**What you are asked to do**
Starting at the line that holds "Printer Ribbon" and stopping at the line that holds "to engage with", restate the records below word for word, with both of those lines included.

**Data in this exercise**
════════════════════
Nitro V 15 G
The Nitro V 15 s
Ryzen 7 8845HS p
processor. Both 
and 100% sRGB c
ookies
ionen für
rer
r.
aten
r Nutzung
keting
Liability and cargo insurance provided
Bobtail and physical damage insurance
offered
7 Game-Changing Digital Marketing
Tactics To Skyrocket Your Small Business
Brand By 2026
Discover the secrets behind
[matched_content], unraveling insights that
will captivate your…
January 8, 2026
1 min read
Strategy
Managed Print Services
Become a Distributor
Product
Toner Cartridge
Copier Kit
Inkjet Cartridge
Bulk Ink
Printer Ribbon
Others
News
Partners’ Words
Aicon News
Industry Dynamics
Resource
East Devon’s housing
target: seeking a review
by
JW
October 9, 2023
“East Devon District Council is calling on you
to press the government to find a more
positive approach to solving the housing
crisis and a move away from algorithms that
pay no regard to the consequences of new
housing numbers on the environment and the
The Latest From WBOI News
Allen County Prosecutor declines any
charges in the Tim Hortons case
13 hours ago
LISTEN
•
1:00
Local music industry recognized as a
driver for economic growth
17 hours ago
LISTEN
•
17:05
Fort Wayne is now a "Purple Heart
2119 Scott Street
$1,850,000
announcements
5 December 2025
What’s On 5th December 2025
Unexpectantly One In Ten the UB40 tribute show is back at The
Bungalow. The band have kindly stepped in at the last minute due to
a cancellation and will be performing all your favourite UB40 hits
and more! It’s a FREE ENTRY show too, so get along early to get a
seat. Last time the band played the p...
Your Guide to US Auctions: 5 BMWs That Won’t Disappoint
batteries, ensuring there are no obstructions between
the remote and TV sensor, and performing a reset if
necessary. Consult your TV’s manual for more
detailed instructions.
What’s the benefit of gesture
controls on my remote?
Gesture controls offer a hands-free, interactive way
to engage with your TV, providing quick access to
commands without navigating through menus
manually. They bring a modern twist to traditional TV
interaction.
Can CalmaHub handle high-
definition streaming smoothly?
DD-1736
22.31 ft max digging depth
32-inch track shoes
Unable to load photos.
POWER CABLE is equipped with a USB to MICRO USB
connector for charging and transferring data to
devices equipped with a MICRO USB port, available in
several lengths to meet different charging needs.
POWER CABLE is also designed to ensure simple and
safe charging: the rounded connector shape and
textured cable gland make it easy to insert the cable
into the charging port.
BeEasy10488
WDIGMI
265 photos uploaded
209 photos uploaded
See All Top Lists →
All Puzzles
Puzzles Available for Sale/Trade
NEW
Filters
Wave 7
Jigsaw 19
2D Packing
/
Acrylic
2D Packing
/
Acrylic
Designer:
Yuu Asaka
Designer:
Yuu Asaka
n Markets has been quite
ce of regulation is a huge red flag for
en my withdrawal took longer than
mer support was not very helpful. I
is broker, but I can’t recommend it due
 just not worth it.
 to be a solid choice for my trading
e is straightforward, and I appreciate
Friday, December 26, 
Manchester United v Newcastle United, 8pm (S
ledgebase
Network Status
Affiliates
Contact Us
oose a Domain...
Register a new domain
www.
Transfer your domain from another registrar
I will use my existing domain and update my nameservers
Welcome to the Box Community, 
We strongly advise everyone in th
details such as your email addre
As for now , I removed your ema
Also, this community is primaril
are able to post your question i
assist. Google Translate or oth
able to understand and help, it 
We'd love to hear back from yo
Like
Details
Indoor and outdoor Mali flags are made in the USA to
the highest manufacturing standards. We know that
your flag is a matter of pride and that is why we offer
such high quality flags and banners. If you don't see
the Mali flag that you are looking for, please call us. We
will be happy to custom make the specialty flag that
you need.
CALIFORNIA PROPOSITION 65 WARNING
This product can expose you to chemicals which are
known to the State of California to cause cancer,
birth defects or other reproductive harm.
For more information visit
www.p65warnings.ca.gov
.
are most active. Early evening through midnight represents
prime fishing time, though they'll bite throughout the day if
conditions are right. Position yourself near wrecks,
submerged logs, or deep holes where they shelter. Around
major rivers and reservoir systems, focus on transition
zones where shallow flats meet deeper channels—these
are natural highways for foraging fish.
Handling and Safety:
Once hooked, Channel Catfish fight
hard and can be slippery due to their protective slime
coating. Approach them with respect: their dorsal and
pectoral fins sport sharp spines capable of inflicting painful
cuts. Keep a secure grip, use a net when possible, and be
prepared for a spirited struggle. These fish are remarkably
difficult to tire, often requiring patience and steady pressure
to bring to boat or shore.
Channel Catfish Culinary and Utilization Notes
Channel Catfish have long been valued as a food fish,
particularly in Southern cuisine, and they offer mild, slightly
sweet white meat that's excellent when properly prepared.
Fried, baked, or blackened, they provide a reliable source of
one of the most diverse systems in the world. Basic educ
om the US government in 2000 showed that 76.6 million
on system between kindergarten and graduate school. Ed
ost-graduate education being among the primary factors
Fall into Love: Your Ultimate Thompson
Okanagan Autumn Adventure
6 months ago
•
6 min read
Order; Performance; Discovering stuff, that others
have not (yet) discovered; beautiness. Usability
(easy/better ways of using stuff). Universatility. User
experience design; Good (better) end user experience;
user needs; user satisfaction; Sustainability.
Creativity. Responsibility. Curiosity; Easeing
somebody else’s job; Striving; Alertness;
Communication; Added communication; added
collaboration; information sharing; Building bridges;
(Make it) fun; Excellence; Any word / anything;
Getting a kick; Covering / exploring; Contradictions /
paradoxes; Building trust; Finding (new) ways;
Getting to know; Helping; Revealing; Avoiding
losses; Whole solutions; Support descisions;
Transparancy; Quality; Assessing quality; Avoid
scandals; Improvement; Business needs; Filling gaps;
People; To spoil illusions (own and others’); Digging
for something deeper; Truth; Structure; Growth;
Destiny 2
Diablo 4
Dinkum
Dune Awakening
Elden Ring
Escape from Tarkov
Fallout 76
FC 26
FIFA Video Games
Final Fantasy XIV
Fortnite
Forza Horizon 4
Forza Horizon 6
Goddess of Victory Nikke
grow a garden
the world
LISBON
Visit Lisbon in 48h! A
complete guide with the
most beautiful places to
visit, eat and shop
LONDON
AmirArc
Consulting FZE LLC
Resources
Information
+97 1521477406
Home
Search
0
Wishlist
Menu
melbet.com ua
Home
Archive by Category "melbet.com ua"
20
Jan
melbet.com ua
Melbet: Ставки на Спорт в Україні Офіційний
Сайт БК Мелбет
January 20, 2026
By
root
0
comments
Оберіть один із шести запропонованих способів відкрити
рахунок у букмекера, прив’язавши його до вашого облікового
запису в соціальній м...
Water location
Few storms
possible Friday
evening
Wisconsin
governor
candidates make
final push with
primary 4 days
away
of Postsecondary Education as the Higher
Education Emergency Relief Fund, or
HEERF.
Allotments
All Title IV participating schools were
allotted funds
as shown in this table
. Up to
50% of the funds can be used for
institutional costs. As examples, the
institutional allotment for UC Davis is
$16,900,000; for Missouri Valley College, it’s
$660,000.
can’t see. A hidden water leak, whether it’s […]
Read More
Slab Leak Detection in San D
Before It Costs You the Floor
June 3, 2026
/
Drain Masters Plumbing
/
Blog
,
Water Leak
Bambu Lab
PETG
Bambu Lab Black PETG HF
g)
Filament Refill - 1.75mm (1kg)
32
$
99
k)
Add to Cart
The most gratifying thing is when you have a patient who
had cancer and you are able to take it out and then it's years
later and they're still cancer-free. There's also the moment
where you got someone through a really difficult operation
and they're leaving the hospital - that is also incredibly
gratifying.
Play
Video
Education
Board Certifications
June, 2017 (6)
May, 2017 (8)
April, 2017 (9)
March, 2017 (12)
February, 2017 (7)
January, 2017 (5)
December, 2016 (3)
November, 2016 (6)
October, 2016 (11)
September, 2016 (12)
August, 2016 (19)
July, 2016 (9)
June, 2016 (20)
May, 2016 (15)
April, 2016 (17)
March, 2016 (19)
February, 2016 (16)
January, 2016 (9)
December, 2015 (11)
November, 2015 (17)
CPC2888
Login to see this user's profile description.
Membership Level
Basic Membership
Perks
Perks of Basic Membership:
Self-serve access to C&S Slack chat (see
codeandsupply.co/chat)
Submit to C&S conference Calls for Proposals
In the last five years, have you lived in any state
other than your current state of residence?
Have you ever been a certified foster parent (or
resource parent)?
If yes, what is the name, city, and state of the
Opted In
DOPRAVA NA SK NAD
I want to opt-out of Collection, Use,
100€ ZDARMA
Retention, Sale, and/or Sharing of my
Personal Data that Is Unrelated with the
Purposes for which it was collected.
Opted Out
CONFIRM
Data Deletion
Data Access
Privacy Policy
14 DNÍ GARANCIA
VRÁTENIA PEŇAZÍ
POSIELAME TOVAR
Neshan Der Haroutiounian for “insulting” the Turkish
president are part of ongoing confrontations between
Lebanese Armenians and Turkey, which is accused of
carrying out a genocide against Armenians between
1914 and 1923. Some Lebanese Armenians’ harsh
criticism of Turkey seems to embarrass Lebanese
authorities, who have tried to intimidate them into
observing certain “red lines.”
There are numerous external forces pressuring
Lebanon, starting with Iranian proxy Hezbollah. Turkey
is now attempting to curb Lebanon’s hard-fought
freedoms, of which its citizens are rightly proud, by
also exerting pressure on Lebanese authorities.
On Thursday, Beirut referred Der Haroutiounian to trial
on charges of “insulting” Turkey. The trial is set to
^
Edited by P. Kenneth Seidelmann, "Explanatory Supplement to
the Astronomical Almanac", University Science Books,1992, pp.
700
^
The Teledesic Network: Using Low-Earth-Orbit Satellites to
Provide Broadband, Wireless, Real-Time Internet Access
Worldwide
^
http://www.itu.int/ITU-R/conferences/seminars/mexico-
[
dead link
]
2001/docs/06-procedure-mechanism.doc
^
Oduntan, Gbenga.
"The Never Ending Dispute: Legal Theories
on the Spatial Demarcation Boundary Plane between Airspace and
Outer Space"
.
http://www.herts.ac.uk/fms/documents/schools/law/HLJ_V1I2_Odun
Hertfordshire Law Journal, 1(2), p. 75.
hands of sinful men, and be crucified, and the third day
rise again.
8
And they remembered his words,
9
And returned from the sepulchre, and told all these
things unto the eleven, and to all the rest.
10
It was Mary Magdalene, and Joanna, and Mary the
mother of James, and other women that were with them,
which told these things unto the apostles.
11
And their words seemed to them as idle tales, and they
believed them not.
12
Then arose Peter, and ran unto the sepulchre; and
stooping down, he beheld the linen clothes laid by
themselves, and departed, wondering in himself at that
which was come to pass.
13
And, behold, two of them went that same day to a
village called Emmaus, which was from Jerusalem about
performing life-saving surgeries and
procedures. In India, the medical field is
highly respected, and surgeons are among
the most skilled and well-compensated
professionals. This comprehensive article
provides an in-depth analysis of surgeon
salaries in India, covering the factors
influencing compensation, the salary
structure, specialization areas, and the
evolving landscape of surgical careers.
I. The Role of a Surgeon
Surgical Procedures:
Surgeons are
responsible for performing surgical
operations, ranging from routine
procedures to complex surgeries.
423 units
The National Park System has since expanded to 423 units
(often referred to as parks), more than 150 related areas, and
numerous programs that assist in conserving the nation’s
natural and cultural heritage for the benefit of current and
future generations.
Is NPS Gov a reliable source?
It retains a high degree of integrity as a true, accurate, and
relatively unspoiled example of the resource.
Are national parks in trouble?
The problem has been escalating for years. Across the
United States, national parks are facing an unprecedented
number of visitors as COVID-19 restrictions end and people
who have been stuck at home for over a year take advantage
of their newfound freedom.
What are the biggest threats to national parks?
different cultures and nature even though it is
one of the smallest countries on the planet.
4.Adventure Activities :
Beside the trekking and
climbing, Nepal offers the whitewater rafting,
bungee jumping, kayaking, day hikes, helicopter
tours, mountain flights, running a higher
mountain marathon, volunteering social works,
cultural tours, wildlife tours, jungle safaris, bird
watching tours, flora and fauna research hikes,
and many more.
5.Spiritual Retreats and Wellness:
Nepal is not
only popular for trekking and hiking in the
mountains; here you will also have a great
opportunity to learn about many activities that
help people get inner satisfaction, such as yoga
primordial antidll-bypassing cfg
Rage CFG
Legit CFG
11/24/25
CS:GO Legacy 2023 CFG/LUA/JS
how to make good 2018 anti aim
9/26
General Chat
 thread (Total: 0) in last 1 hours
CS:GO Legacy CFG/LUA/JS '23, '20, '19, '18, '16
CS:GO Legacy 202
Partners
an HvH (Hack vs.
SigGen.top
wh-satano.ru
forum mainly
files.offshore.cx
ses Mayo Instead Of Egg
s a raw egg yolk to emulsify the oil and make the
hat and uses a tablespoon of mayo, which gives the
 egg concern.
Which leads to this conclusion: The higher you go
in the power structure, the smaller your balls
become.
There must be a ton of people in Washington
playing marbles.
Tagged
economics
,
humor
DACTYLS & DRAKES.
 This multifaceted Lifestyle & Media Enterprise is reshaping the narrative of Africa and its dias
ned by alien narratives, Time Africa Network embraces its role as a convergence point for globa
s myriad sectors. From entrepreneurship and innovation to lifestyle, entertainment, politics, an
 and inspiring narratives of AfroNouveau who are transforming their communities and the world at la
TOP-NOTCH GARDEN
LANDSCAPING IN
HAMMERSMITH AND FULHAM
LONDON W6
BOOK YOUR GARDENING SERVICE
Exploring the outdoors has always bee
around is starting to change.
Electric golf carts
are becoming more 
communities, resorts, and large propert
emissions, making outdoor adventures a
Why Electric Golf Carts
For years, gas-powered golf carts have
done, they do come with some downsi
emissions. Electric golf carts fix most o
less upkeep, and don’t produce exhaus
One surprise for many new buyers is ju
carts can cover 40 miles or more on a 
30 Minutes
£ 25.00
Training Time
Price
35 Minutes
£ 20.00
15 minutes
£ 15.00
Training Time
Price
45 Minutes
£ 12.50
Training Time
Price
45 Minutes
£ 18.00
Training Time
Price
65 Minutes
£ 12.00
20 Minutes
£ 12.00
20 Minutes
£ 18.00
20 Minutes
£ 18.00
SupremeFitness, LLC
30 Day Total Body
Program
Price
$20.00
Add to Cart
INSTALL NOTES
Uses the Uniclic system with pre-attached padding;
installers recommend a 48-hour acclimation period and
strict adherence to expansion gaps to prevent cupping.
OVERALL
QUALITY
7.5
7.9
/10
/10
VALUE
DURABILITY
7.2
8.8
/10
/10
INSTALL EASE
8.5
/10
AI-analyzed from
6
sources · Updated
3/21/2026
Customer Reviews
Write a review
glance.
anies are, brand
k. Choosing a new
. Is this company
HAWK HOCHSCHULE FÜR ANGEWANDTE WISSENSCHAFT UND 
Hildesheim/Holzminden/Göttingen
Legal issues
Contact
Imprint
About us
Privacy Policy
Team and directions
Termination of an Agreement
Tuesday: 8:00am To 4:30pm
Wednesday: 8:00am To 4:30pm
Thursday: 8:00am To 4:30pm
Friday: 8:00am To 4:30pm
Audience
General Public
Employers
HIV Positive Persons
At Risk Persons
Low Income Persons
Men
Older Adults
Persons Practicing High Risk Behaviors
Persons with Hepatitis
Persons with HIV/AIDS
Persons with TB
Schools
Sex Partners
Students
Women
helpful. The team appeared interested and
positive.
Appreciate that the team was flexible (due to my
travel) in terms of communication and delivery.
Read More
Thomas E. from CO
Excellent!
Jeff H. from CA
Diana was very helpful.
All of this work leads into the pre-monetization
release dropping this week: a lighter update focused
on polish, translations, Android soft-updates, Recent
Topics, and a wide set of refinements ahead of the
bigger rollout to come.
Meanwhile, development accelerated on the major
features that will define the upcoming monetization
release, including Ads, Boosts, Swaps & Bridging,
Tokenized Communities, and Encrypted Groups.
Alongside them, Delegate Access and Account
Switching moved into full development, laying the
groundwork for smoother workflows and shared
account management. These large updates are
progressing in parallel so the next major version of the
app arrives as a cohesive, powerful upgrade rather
════════════════════
**Final answer**
Printer Ribbon
Others
News
Partners’ Words
Aicon News
Industry Dynamics
Resource
East Devon’s housing
target: seeking a review
by
JW
October 9, 2023
“East Devon District Council is calling on you
to press the government to find a more
positive approach to solving the housing
crisis and a move away from algorithms that
pay no regard to the consequences of new
housing numbers on the environment and the
The Latest From WBOI News
Allen County Prosecutor declines any
charges in the Tim Hortons case
13 hours ago
LISTEN
•
1:00
Local music industry recognized as a
driver for economic growth
17 hours ago
LISTEN
•
17:05
Fort Wayne is now a "Purple Heart
2119 Scott Street
$1,850,000
announcements
5 December 2025
What’s On 5th December 2025
Unexpectantly One In Ten the UB40 tribute show is back at The
Bungalow. The band have kindly stepped in at the last minute due to
a cancellation and will be performing all your favourite UB40 hits
and more! It’s a FREE ENTRY show too, so get along early to get a
seat. Last time the band played the p...
Your Guide to US Auctions: 5 BMWs That Won’t Disappoint
batteries, ensuring there are no obstructions between
the remote and TV sensor, and performing a reset if
necessary. Consult your TV’s manual for more
detailed instructions.
What’s the benefit of gesture
controls on my remote?
Gesture controls offer a hands-free, interactive way
to engage with your TV, providing quick access to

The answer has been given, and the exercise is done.